UQLM: A Python Package for Uncertainty Quantification in Large Language Models
Dylan Bouchard, Mohit Singh Chauhan, David Skarbrevik, Ho-Kyeong Ra, Viren Bajaj, Zeya Ahmad
TL;DR
This work tackles the problem of LLM hallucinations by introducing UQLM, a Python toolkit that unifies generation-time uncertainty quantification across four scorer families—Black-Box UQ, White-Box UQ, LLM-as-a-Judge, and ensembles—to produce response-level confidence scores in the range $[0,1]$ without ground-truth data.

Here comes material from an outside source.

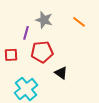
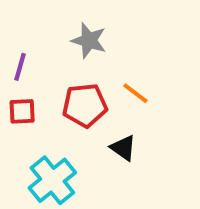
orange line: (79, 22) -> (135, 93), moved
purple line: (26, 33) -> (20, 67), moved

It provides an integrated generate_and_score workflow, supports multiple scoring strategies, and enables ensemble tuning to optimize reliability. The contributions include a comprehensive, open-source implementation, flexible integration with LangChain, and practical guidance for tuning and deployment to improve AI safety in real-world applications. Overall, UQLM lowers barriers to robust hallucination detection and facilitates safer, more trustworthy LLM deployments across domains.
Abstract
Hallucinations, defined as instances where Large Language Models (LLMs) generate false or misleading content, pose a significant challenge that impacts the safety and trust of downstream applications. We introduce UQLM, a Python package for LLM hallucination detection using state-of-the-art uncertainty quantification (UQ) techniques. This toolkit offers a suite of UQ-based scorers that compute response-level confidence scores ranging from 0 to 1. This library provides an off-the-shelf solution for UQ-based hallucination detection that can be easily integrated to enhance the reliability of LLM outputs.